TASK BRIEF
All that should appear is the run of lines from the one containing "Inspectie Leefomgeving en Transport" through the end of the records, each repeated exactly.

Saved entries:
· · ·
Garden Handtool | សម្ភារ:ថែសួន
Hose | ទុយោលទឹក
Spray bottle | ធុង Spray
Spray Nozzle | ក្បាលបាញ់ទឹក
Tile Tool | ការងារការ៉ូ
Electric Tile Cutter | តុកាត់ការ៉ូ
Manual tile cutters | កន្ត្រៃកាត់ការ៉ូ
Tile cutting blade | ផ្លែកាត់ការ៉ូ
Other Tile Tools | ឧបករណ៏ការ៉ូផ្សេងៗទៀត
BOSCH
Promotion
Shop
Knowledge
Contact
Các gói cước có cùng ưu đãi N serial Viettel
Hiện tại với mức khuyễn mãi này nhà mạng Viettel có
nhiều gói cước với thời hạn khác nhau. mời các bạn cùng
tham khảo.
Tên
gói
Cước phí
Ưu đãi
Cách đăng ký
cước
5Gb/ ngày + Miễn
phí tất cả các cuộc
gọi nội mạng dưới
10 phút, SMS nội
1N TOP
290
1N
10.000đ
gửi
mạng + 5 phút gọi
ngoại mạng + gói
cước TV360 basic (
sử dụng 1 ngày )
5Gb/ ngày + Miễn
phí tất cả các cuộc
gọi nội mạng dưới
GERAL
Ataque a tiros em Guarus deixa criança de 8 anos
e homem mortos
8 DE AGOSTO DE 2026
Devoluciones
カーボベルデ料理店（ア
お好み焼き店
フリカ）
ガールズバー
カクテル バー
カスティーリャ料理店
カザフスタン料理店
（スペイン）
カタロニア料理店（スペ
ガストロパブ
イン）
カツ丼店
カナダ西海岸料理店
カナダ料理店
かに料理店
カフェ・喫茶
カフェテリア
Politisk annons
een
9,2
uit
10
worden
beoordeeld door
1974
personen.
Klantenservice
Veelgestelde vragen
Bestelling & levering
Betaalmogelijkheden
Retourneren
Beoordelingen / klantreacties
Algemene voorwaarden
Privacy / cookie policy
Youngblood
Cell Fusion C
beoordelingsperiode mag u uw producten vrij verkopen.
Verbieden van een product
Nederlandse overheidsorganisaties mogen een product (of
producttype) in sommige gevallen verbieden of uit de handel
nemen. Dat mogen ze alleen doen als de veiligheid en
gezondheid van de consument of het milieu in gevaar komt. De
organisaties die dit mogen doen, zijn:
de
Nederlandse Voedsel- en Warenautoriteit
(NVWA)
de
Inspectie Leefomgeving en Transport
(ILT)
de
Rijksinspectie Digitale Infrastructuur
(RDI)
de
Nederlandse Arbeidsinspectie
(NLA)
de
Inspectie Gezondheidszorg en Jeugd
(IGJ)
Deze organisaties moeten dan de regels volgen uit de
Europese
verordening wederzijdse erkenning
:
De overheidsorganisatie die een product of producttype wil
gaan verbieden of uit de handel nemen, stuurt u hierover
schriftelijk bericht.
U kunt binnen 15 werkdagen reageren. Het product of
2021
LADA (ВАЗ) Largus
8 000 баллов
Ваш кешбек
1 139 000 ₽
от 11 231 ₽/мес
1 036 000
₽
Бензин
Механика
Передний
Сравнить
· · ·
FINISHED EXERCISE
Inspectie Leefomgeving en Transport
(ILT)
de
Rijksinspectie Digitale Infrastructuur
(RDI)
de
Nederlandse Arbeidsinspectie
(NLA)
de
Inspectie Gezondheidszorg en Jeugd
(IGJ)
Deze organisaties moeten dan de regels volgen uit de
Europese
verordening wederzijdse erkenning
:
De overheidsorganisatie die een product of producttype wil
gaan verbieden of uit de handel nemen, stuurt u hierover
schriftelijk bericht.
U kunt binnen 15 werkdagen reageren. Het product of
2021
LADA (ВАЗ) Largus
8 000 баллов
Ваш кешбек
1 139 000 ₽
от 11 231 ₽/мес
1 036 000
₽
Бензин
Механика
Передний
Сравнить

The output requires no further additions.